Celso Amorim declamou na hora errada e no lugar errado a tese mais cara a Joseph Goebbels, o marqueteiro-chefe da Alemanha nazista. Mas o chanceler trapalhão, desta vez, acertou no conteúdo: uma mentira repetida insistentemente acaba virando verdade. Todo dia alguém afirma, por exemplo, que a única coisa que só dá no Brasil é a jabuticaba. E meio mundo reage ao que apenas uma bobagem como quem ouve um dogma incontestável.
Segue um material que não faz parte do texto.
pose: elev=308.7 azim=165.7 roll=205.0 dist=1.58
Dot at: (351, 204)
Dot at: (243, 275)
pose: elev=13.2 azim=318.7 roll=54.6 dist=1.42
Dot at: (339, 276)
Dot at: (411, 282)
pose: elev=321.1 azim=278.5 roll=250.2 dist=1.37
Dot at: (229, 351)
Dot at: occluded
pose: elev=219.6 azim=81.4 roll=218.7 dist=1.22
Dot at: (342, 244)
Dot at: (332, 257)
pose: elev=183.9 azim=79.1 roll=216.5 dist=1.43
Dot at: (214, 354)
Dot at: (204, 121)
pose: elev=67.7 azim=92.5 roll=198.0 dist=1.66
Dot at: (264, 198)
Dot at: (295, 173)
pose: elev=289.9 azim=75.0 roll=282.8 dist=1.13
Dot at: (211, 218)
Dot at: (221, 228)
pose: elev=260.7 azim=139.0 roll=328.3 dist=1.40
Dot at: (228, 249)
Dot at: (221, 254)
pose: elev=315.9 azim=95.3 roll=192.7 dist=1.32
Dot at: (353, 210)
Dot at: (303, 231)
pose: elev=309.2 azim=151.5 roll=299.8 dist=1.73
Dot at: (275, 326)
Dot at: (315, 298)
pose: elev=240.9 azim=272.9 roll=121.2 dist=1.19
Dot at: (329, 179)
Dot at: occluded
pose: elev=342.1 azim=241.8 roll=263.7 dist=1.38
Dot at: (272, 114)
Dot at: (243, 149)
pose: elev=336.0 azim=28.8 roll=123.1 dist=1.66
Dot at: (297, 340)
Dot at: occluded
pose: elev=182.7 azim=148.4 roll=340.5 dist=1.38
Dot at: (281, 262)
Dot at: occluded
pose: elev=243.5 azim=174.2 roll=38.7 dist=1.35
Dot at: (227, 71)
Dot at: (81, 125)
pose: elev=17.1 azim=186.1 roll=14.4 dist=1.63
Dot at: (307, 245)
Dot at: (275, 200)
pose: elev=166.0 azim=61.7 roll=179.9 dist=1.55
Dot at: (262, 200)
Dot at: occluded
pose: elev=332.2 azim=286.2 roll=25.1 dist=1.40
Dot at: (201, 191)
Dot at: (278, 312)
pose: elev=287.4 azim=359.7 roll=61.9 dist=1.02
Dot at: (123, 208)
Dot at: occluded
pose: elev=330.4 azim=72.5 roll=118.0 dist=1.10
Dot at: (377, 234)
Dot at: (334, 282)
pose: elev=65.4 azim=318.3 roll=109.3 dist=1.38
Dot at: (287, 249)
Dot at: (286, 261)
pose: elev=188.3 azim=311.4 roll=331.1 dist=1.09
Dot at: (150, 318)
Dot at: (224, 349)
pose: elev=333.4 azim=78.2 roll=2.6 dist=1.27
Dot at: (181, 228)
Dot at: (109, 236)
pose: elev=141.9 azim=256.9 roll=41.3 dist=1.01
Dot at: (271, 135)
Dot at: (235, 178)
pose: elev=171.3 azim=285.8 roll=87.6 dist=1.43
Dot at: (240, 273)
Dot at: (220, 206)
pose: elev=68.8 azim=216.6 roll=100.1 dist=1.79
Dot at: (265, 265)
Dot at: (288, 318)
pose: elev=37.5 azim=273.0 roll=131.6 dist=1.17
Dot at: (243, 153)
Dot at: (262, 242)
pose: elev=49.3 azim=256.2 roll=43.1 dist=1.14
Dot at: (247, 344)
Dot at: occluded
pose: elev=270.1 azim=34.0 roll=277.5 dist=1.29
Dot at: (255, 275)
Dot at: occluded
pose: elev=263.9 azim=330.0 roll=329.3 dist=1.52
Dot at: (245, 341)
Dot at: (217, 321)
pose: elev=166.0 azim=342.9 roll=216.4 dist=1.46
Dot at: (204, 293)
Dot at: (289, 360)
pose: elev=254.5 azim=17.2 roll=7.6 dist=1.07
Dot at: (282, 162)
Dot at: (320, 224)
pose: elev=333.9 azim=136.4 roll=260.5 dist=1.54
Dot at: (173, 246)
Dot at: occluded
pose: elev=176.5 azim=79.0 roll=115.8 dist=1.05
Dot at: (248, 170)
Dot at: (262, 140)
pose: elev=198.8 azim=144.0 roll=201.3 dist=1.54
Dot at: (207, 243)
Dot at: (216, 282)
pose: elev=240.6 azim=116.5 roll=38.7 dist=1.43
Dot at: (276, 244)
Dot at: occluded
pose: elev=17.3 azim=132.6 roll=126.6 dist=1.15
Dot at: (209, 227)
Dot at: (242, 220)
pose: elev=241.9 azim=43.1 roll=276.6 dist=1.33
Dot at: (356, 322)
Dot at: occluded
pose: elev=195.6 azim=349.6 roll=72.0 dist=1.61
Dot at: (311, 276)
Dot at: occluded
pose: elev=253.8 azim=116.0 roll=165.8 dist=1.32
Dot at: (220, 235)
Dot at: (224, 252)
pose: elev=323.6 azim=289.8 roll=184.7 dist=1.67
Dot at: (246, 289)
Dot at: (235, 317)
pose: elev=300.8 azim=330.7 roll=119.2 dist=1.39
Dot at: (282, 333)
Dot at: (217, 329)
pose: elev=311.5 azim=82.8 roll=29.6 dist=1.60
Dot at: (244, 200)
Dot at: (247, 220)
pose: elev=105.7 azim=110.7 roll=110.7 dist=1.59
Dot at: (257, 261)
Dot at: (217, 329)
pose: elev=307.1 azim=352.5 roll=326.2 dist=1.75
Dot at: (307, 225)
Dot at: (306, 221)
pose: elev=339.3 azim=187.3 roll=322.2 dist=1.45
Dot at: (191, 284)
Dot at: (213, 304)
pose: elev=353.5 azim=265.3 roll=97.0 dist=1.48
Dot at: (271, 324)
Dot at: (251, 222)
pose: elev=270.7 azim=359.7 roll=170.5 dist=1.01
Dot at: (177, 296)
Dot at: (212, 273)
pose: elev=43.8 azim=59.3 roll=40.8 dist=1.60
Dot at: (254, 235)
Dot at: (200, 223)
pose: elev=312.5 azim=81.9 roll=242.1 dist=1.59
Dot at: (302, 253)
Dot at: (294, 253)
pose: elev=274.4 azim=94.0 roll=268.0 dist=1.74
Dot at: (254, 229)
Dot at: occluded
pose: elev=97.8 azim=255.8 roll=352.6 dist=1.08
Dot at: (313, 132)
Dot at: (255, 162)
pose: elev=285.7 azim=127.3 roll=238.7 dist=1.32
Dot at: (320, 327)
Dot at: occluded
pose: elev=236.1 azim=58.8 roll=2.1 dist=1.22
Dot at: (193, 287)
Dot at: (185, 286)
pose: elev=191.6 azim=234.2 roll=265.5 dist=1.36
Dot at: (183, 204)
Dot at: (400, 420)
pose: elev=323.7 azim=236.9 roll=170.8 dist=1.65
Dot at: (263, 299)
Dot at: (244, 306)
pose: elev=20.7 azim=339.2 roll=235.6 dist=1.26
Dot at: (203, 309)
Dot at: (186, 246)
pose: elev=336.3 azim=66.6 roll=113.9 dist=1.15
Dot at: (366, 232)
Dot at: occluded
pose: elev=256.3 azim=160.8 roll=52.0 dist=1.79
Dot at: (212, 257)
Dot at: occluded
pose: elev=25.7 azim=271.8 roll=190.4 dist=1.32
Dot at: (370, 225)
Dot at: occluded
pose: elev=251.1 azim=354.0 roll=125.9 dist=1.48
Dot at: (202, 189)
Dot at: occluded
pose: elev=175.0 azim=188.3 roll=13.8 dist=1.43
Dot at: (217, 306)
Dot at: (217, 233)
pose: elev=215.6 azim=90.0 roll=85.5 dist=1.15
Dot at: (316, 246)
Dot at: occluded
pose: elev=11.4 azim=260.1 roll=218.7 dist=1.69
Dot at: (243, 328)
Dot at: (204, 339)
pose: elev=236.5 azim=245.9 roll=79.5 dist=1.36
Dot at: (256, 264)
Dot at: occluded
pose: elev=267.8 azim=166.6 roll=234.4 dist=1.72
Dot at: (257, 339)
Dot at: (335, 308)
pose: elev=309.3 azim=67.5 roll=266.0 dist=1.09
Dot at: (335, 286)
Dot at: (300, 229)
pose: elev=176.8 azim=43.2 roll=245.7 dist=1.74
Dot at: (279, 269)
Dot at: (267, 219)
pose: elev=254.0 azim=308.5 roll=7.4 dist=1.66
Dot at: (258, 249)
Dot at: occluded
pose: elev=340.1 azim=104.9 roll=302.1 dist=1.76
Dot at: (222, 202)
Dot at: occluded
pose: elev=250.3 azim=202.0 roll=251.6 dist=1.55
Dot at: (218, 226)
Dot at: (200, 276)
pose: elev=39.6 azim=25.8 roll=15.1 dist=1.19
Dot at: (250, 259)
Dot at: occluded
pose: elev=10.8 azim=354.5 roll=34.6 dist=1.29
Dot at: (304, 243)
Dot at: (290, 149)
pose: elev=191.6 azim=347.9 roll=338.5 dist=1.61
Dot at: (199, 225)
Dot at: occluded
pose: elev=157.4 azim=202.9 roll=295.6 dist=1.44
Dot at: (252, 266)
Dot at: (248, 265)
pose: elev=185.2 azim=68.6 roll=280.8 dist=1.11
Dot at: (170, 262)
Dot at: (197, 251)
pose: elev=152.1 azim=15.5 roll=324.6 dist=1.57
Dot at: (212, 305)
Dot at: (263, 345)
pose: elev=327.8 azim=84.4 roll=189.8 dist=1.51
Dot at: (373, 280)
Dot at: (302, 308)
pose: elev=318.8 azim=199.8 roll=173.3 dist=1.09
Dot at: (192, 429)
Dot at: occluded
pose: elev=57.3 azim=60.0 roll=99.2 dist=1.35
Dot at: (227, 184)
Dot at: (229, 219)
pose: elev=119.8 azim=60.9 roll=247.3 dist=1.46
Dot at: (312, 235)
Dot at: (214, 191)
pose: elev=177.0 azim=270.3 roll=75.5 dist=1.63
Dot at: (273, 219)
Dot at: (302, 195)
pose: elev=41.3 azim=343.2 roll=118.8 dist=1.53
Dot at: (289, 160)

Ainda que se restringisse ao universo dos pomares e das quitandas, a teoria da jabuticaba seria implodida por uma uvaia, por um araçá, mesmo pelo mais humilde chico-magro. Mas não foi por acaso, e sim para conferir-lhe a desejada abrangência, que o pai da mentira usou "coisa" em vez de "fruta". Coisa é tudo, certo? Por isso mesmo, a teoria tem tanta profundidade que uma poderia atravessá-la com água pelas canelas.
A jabuticaba é só mais uma entre as incontáveis singularidades nacionais.
A mais relevante informa que uma das coisas que só dão no Brasil é brasileiro. Dos quase 200 milhões de exemplares legítimos, nenhum nasceu fora daqui. Essa multidão de extravagâncias convive com outros exotismos sem similares, como a anta, a capivara ou o tamanduá-bandeira. E elege com freqüência governos igualmente singulares, que criam mais singularidades extraordinárias. O Incra, por exemplo. Ou o Ibama.
O Ibama hoje incorpora tantas atribuições que as iniciais do nome oficial - Instituto Brasileiro de Meio Ambiente, dos Recursos Naturais Renováveis e da Amazônia Legal - já nem cabem na sigla. As iniciais do Instituto Nacional de Colonização e Reforma Agrária cabem no Incra, mas o Incra já não cabe no Ministério do Desenvolvimento Agrário, ao qual deveria subordinar-se. Em tese, os ministérios mandam nas siglas. Mas o Incra e o Ibama são mais antigos, e seus chefes tratam os ministros com o descaso do filho obrigado a conviver com um pai que nasceu depois.
As siglas fazem o que querem - ou o que interessa aos micropartidos e organizações misteriosas que as controlam com o consentimento do governo federal. No ano passado, o Incra foi paralisado por uma greve que começou em 21 de maio e só terminou em 3 de agosto, depois de atendidas as exigências dos rebelados. Durou 75 dias a guerra movida pelos empregados do Incra contra o governo a que devem o emprego. O Planalto fez que não era com ele.
Continuou inerme mesmo quando militante do MST passaram a hospedar-se sem pedir licença nos prédios desertos do Incra, para recuperarem as energias despendidas nas invasões de propriedades alheias. O governo nem sequer pareceu surpreso ao saber que a turma do Ibama também cruzara os braços, "em solidariedade aos companheiros do Incra".
Nesta segunda-feira, uma reportagem publicada pelo Jornal do Brasil comprovou que a bonita demonstração de amizade não abrandou o ânimo beligerante dos contemplados pelo gesto: o Incra vem ampliando dramaticamente a ofensiva destinada a varrer da face da Amazônia gigantescas porções de selva supostamente vigiadas pelo Ibama. Segundo o ministro do Meio Ambiente, Carlos Minc, a Amazônia perdeu em 2007 quase 600 mil hectares de floresta. O ataque foi comandado por 25 entidades e indivíduos especialmente ferozes. Quem lidera o ranking da abjeção? O Incra.
Só em Mato Grosso, o Incra devastou 151 mil hectares em "áreas de especial preservação". A mutilação da selva resultou em multas que somam R$ 176 milhões.
Os dirigentes da sigla argumentam que é preciso abrir espaço para os assentamentos do MST e seus filhotes. E avisam que não vão pagar o que devem ao Ibama.
Se ainda ocupasse o cargo de superintendente do Ibama em Rondônia, o petista de carteirinha Oswaldo Luiz Pittaluga, um dos primeiros a aderir à greve de 2007, já estaria alistado nas tropas do Incra. Nomeado no primeiro dia da Era Lula, Pittaluga manteve-se no emprego mesmo depois de presentear entidades companheiras e guarnições da PM com toneladas de madeira apreendida pelo Ibama. Foi demitido, há semanas, porque até o Planalto achou demais a entrega de 36 motosserras e duas serrarias um certo Movimento Camponês Corumbiara, que vem ampliando criminosamente o assentamento infiltrado na floresta.
Entre as coisas que só dão no Brasil, a jabuticaba é certamente a menos espantosa.